The above code creates a MemoryPointer that points to RMM-allocated memory, then uses it to initialize a DeviceNDArray instance. Assuming you get the pointer to your D3D buffer as an integer, the above could be modified to create a Numba array pointing to the D3D buffer:

def d3d_device_array(ptr, shape, dtype=np.float32, strides=None, order="C"):
    shape, strides, dtype = cuda.api._prepare_shape_strides_dtype(
        shape, strides, dtype, order
    )
    datasize = cuda.driver.memory_size_from_info(
        shape, strides, dtype.itemsize
    )

    def make_finalizer(ptr):
        def finalize():
            # d3d_free is assumed to be a function that "cleans up" ptr
            # e.g. decrementing a reference count, or freeing it, etc...
            # whatever needs to be done when it is no longer needed by
            # Numba.
            d3d_free(ptr)

        return finalize

    ctx = cuda.current_context()
    c_ptr = ctypes.c_uint64(ptr)
    finalizer = make_finalizer(ptr)
    mem = cuda.driver.MemoryPointer(ctx, c_ptr, datasize, finalizer=finalizer)
    return cuda.cudadrv.devicearray.DeviceNDArray(
        shape, strides, dtype, gpu_data=mem
    )

# Using d3d_device_array:

# A function that gets your D3D buffer (I'm unsure of the implementation
# details here, but will somehow follow the SDK example and make it
# accessible to Python)
ptr, size = my_get_d3d_buf()  # Assume this gives a 1D array of float32
d3d_array = d3d_device_array(ptr, size)

# d3d_array is now ready to be passed to a kernel
kernel[griddim, blockdim](d3d_array, ...)
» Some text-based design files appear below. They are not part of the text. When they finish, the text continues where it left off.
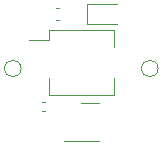
<source format=gbr>
%TF.GenerationSoftware,KiCad,Pcbnew,(6.0.0-rc1-209-ga3b4210bdd-dirty)*%
%TF.CreationDate,2021-12-23T02:42:49+03:00*%
%TF.ProjectId,ibutton,69627574-746f-46e2-9e6b-696361645f70,rev?*%
%TF.SameCoordinates,Original*%
%TF.FileFunction,Legend,Top*%
%TF.FilePolarity,Positive*%
%FSLAX46Y46*%
G04 Gerber Fmt 4.6, Leading zero omitted, Abs format (unit mm)*
G04 Created by KiCad (PCBNEW (6.0.0-rc1-209-ga3b4210bdd-dirty)) date 2021-12-23 02:42:49*
%MOMM*%
%LPD*%
G01*
G04 APERTURE LIST*
%ADD10C,0.120000*%
G04 APERTURE END LIST*
D10*
%TO.C,U1*%
X98500000Y-106120000D02*
X101500000Y-106120000D01*
X100000000Y-102880000D02*
X101500000Y-102880000D01*
%TO.C,TGND1*%
X94900000Y-100000000D02*
G75*
G03*
X94900000Y-100000000I-700000J0D01*
G01*
%TO.C,TDq1*%
X106500000Y-100000000D02*
G75*
G03*
X106500000Y-100000000I-700000J0D01*
G01*
%TO.C,SW1*%
X97240000Y-102265000D02*
X102760000Y-102265000D01*
X95554000Y-97550000D02*
X97240000Y-97550000D01*
X97240000Y-96734000D02*
X97240000Y-97550000D01*
X97240000Y-96734000D02*
X102760000Y-96734000D01*
X102760000Y-96734000D02*
X102760000Y-98169000D01*
X97240000Y-100830000D02*
X97240000Y-102265000D01*
X102760000Y-100830000D02*
X102760000Y-102265000D01*
%TO.C,R1*%
X96636359Y-103580000D02*
X96943641Y-103580000D01*
X96636359Y-102820000D02*
X96943641Y-102820000D01*
%TO.C,D1*%
X100500000Y-94550000D02*
X103050000Y-94550000D01*
X100500000Y-96250000D02*
X103050000Y-96250000D01*
X100500000Y-94550000D02*
X100500000Y-96250000D01*
%TO.C,C1*%
X98140580Y-94890000D02*
X97859420Y-94890000D01*
X98140580Y-95910000D02*
X97859420Y-95910000D01*
%TD*%
M02*

</source>
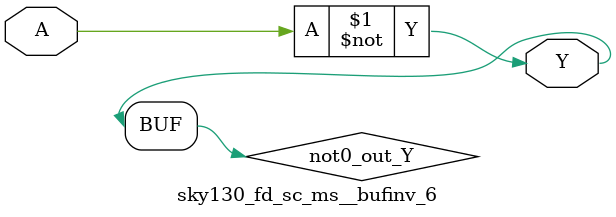
<source format=v>
module sky130_fd_sc_ms__bufinv_6 (
    Y,
    A
);
    output Y;
    input  A;
    wire not0_out_Y;
    not not0 (not0_out_Y, A              );
    buf buf0 (Y         , not0_out_Y     );
endmodule
</source>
The finalizer is needed so that when the Numba Device Array is garbage collected, it can somehow let D3D know that the pointer is no longer in use / can be freed (I’m not sure exactly what needs to be done, but perhaps you know already / can tell from the SDK example?).

I hope this helps illustrate things - are there other areas I should try to sketch out?